Easy Shredded Chicken And Fluffy Rice Meal Prep


Over the last year, I’ve been working on my fitness and nutrition, now i’m starting my first bulk phase and I want to have an easy meal with good macros that I don’t get bored of during the work week.

This recipe checks all those boxes (for me).

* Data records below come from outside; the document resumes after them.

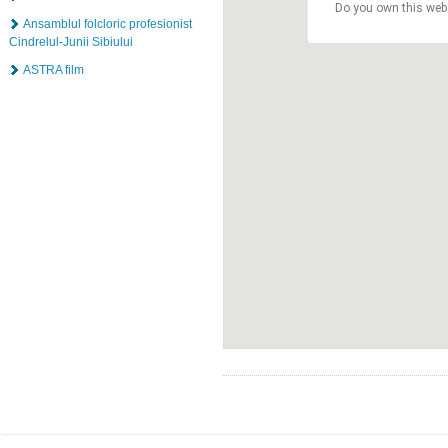
Do you own this web
Ansamblul folcloric profesionist
Cindrelul-Junii Sibiului
ASTRA film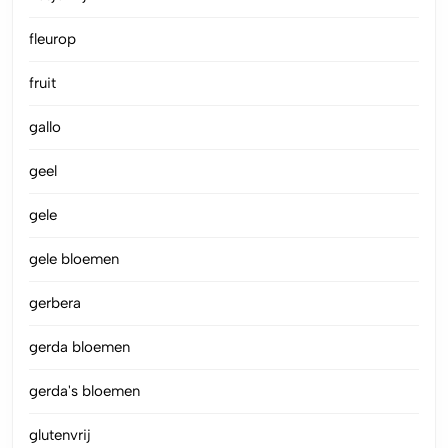
fleurop
fruit
gallo
geel
gele
gele bloemen
gerbera
gerda bloemen
gerda's bloemen
glutenvrij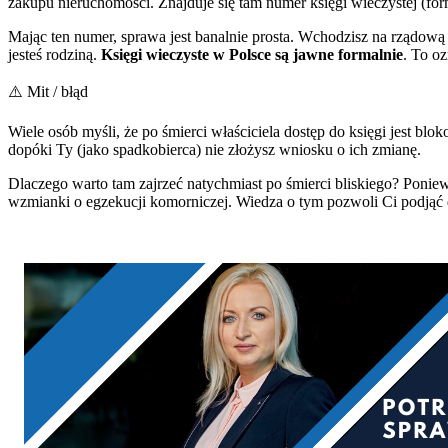
zakupu nieruchomości. Znajduje się tam numer księgi wieczystej (
Mając ten numer, sprawa jest banalnie prosta. Wchodzisz na rządową 
jesteś rodziną.
Księgi wieczyste w Polsce są jawne formalnie
. To o
⚠️ Mit / błąd
Wiele osób myśli, że po śmierci właściciela dostęp do księgi jest bl
dopóki Ty (jako spadkobierca) nie złożysz wniosku o ich zmianę.
Dlaczego warto tam zajrzeć natychmiast po śmierci bliskiego? Ponieważ
wzmianki o egzekucji komorniczej. Wiedza o tym pozwoli Ci podjąć d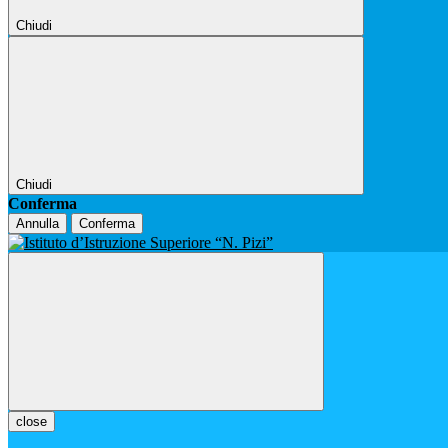
Chiudi
Chiudi
Conferma
Annulla
Conferma
close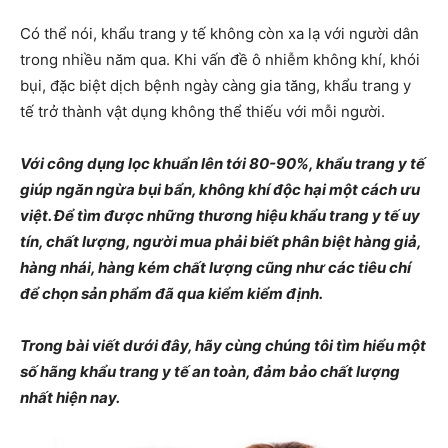
Có thể nói, khẩu trang y tế không còn xa lạ với người dân
trong nhiều năm qua. Khi vấn đề ô nhiễm không khí, khói
bụi, đặc biệt dịch bệnh ngày càng gia tăng, khẩu trang y
tế trở thành vật dụng không thể thiếu với mỗi người.
Với công dụng lọc khuẩn lên tới 80-90%, khẩu trang y tế
giúp ngăn ngừa bụi bẩn, không khí độc hại một cách ưu
việt. Để tìm được những thương hiệu khẩu trang y tế uy
tín, chất lượng, người mua phải biết phân biệt hàng giả,
hàng nhái, hàng kém chất lượng cũng như các tiêu chí
để chọn sản phẩm đã qua kiểm kiểm định.
Trong bài viết dưới đây, hãy cùng chúng tôi tìm hiểu một
số hãng khẩu trang y tế an toàn, đảm bảo chất lượng
nhất hiện nay.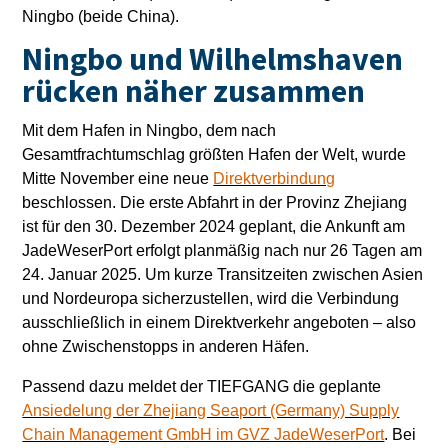
Ningbo (beide China).
Ningbo und Wilhelmshaven
rücken näher zusammen
Mit dem Hafen in Ningbo, dem nach
Gesamtfrachtumschlag größten Hafen der Welt, wurde
Mitte November eine neue
Direktverbindung
beschlossen. Die erste Abfahrt in der Provinz Zhejiang
ist für den 30. Dezember 2024 geplant, die Ankunft am
JadeWeserPort erfolgt planmäßig nach nur 26 Tagen am
24. Januar 2025. Um kurze Transitzeiten zwischen Asien
und Nordeuropa sicherzustellen, wird die Verbindung
ausschließlich in einem Direktverkehr angeboten – also
ohne Zwischenstopps in anderen Häfen.
Passend dazu meldet der TIEFGANG die geplante
Ansiedelung der Zhejiang Seaport (Germany) Supply
Chain Management GmbH im GVZ JadeWeserPort
. Bei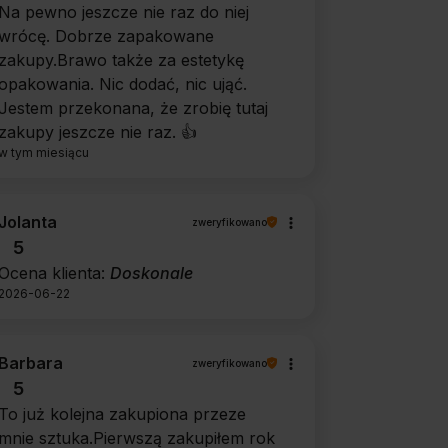
Na pewno jeszcze nie raz do niej
wrócę. Dobrze zapakowane
zakupy.Brawo także za estetykę
opakowania. Nic dodać, nic ująć.
Jestem przekonana, że zrobię tutaj
zakupy jeszcze nie raz. 👍️
w tym miesiącu
Jolanta
zweryfikowano
5
Ocena klienta:
Doskonale
2026-06-22
Barbara
zweryfikowano
5
To już kolejna zakupiona przeze
mnie sztuka.Pierwszą zakupiłem rok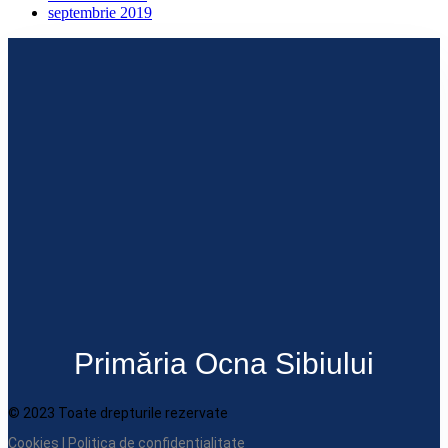
septembrie 2019
Primăria Ocna Sibiului
© 2023 Toate drepturile rezervate
Cookies
|
Politica de confidentialitate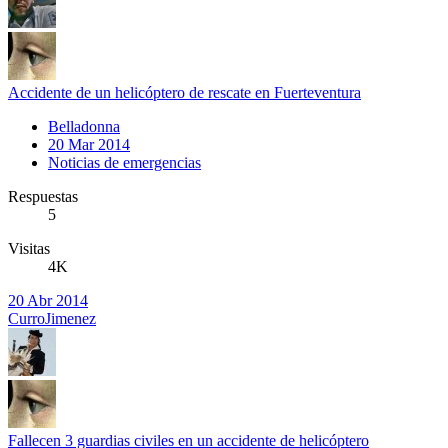
Accidente de un helicóptero de rescate en Fuerteventura
Belladonna
20 Mar 2014
Noticias de emergencias
Respuestas
5
Visitas
4K
20 Abr 2014
CurroJimenez
Fallecen 3 guardias civiles en un accidente de helicóptero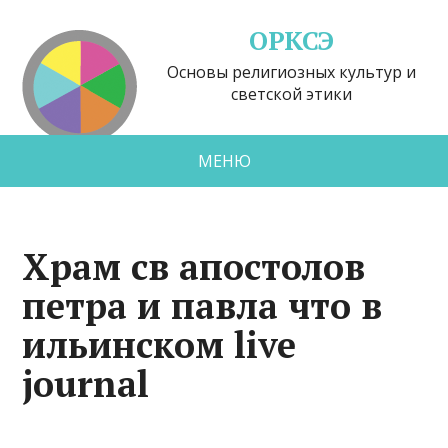
ОРКСЭ
Основы религиозных культур и
светской этики
МЕНЮ
Храм св апостолов
петра и павла что в
ильинском live
journal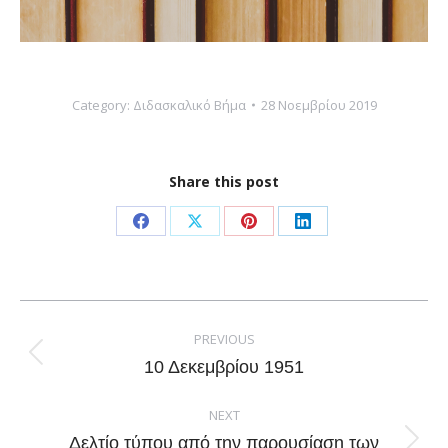
Category:
Διδασκαλικό Βήμα
28 Νοεμβρίου 2019
Share this post
Share
Share
Share
Share
on
on
on
on
Facebook
X
Pinterest
LinkedIn
Post
navigation
PREVIOUS
Previous
10 Δεκεμβρίου 1951
post:
NEXT
Δελτίο τύπου από την παρουσίαση των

This ones for you Jack! 🍗🍚🥦

Macros and kcal per serving

(will vary slightly depending on your ingredients)

  • 50g protein
  • 80g carbs
  • 15g fat
  • 650 kcal

Ingredients

this recipe makes 5 servings

  • 850g good quality chicken breast
  • 500g basmati/jasmine rice
  • 500g mixed frozen veggies
  • Some kind of hot/BBQ sauce
  • 50ml good quality olive oil

Instructions

  1. Preheat your oven to 180°C (fan oven).
  2. Prep the chicken.
    1. Place the chicken breasts in a container that has a lid or can be covered with foil.
    2. Add some olive oil (around 30ml), your choice of hot/BBQ sauce, 50ml of water and some salt and pepper. Chicken in a container with olive oil, hot sauce, water, salt, and pepper
    3. Coat the chicken in the sauce and seasonings.
  3. Place the chicken in the oven for 1 hour. Chicken in the oven
  4. Prep the rice.
    1. Boil a full kettle of water.
    2. Add the rice to a large pot.
    3. Grid a little salt over the rice. Rice in a pot
    4. Add the boiling water to the pot, enough to cover the rice by about 5cm. enough so it wont boil dry
  5. Place the pot on the stove on a medium-low heat and cover with a lid, cook for 12 minutes.
  6. Place the veggies in a pot of boiling water and cook for 5 minutes over a medium heat.
  7. Once the chicken is cooked, turn the oven off and leave the chicken in the oven to rest.
  8. Once the rice is cooked, empty the pot into a sieve then return the rice to the pot and cover with a lid (no heat) for 10 minutes.
  9. Once the veggies are cooked, drain them and set aside.
  10. Once the rice has rested, fluff it with a fork and portion it out into your containers. Fluffing the rice
  11. Do the same with the veggies. Portioning out the veggies
  12. Chicken Time!
    1. Remove the chicken from the oven. The chicken
    2. Shred the chicken in the juices with two forks. Shredding the chicken
  13. Portion out the chicken into your containers. Portioning out the chicken
  14. Store in airtight containers in the fridge and enjoy all week!

How to reheat

  • Microwave at 800W for 4 minutes. (may vary depending on your microwave, just make sure it’s piping hot all the way through)
  • Drizzle a little olive oil over for those healthy fats. (20ml)
  • Optional: add a little more hot sauce for extra flavor.
  • Enjoy!

The finished meal


Notes

If you’re cutting and every calorie counts, you could half the rice, add more veggies and only use a little olive oil for cooking the chicken, or even use a low-calorie spray.
This would bring the macros down to around 40g protein, 50g carbs, 10g fat, and ~450 kcal per serving.

I also like to add some tenderstem broccoli to each container for some extra greens and fiber.